▶ [Your task] Copy the data below verbatim, beginning at its first line and ending with the line containing "collectors: S. G. Beck", both ends included.

▶ [Listing]
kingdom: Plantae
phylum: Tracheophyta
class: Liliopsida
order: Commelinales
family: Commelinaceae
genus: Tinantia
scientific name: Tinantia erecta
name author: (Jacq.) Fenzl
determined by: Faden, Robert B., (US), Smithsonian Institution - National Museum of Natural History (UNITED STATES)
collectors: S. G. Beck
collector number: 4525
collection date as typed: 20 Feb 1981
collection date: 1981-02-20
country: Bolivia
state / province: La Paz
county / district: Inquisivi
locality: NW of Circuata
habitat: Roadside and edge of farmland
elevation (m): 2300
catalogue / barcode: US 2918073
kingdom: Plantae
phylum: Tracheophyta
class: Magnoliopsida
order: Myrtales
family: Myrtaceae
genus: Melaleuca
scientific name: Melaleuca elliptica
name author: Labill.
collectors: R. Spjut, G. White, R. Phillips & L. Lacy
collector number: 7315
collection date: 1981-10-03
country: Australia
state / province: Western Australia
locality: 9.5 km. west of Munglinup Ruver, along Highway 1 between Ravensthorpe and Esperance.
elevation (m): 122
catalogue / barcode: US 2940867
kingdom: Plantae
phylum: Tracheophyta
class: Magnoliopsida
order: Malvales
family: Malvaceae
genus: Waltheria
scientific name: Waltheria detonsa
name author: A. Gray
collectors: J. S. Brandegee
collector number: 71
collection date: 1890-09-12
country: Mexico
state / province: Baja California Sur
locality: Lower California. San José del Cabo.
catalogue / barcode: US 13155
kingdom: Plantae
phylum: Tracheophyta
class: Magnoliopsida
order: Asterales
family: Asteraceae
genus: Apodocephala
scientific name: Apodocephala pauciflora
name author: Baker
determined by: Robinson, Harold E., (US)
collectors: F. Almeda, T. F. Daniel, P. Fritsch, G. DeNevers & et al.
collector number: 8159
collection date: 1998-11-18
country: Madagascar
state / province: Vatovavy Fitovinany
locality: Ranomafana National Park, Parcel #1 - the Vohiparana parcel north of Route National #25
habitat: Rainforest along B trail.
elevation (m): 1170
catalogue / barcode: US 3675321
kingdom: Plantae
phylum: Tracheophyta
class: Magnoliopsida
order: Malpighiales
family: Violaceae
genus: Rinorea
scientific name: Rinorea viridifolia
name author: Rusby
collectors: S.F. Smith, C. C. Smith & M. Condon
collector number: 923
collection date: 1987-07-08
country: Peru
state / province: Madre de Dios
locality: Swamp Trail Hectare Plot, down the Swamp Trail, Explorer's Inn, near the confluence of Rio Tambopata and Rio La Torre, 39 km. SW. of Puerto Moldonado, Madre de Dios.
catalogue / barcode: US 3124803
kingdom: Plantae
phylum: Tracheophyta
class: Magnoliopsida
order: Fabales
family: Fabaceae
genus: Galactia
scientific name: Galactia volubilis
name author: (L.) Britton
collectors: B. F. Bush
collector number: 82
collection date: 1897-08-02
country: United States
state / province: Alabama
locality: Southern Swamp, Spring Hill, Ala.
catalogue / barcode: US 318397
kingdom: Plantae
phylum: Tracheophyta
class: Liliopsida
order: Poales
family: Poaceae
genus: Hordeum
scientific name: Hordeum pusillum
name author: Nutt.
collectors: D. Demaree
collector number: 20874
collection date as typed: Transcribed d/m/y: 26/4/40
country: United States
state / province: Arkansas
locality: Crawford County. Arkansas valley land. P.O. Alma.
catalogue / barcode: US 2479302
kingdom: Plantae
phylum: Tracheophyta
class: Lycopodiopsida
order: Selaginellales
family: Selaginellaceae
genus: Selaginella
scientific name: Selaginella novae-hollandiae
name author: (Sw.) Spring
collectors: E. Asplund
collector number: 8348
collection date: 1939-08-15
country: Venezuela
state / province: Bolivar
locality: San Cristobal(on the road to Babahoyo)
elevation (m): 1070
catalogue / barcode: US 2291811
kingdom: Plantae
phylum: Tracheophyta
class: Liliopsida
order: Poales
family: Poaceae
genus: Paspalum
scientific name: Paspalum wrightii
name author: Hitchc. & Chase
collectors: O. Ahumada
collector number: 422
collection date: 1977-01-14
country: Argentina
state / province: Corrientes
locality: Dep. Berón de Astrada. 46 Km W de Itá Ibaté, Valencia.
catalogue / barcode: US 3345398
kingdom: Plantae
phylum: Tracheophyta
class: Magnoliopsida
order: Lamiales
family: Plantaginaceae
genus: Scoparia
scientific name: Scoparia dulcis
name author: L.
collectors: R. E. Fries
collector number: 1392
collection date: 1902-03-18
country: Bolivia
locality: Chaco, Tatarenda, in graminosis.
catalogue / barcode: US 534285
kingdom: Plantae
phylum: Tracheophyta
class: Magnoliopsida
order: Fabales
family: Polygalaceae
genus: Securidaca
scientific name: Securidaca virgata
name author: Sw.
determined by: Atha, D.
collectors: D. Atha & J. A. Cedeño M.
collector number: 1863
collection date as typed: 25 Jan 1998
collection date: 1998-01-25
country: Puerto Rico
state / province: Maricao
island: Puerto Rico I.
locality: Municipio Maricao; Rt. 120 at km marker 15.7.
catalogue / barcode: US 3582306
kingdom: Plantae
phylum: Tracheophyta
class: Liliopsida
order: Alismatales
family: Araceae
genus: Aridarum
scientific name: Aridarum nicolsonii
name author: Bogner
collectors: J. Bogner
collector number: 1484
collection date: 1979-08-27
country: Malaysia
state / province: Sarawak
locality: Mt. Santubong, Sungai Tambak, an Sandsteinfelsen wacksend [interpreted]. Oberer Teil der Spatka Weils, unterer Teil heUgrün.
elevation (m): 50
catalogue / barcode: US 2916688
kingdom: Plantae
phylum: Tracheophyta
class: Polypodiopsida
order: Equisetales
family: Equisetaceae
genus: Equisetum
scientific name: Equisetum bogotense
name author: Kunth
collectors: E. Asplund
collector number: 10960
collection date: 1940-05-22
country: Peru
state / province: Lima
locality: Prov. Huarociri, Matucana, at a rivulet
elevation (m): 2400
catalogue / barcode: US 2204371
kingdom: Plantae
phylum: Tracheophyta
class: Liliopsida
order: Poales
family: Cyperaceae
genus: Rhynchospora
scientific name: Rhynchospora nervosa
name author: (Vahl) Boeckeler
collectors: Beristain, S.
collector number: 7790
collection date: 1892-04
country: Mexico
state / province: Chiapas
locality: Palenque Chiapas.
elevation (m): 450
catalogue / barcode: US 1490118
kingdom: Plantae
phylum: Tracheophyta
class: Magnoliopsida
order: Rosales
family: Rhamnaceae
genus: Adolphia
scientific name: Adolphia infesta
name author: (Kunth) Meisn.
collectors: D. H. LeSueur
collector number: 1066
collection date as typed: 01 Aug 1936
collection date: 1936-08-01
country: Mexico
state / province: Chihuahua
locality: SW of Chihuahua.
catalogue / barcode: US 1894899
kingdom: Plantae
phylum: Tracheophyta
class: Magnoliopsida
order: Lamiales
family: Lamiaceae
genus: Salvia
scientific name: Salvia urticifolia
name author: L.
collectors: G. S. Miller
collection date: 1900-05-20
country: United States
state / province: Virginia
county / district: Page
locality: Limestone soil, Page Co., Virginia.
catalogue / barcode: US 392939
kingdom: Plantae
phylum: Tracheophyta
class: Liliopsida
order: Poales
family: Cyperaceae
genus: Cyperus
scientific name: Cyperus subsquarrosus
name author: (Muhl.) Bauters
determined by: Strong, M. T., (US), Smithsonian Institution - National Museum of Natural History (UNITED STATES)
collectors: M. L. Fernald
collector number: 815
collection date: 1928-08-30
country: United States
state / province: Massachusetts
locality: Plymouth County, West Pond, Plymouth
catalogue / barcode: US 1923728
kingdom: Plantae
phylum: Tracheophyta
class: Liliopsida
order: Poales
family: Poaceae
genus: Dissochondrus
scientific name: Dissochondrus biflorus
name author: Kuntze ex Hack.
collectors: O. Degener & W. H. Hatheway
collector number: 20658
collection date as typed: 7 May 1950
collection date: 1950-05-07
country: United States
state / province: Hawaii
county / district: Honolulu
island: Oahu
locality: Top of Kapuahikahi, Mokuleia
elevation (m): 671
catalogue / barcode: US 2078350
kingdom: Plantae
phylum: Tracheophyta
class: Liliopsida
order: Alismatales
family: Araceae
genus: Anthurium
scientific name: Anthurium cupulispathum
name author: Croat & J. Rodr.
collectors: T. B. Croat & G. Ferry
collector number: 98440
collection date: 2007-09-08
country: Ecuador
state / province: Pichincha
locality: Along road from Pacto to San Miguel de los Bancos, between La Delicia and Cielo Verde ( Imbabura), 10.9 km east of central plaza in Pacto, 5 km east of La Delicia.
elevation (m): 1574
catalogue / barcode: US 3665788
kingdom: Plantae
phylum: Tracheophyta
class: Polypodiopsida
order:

▶ [Full solution]
kingdom: Plantae
phylum: Tracheophyta
class: Liliopsida
order: Commelinales
family: Commelinaceae
genus: Tinantia
scientific name: Tinantia erecta
name author: (Jacq.) Fenzl
determined by: Faden, Robert B., (US), Smithsonian Institution - National Museum of Natural History (UNITED STATES)
collectors: S. G. Beck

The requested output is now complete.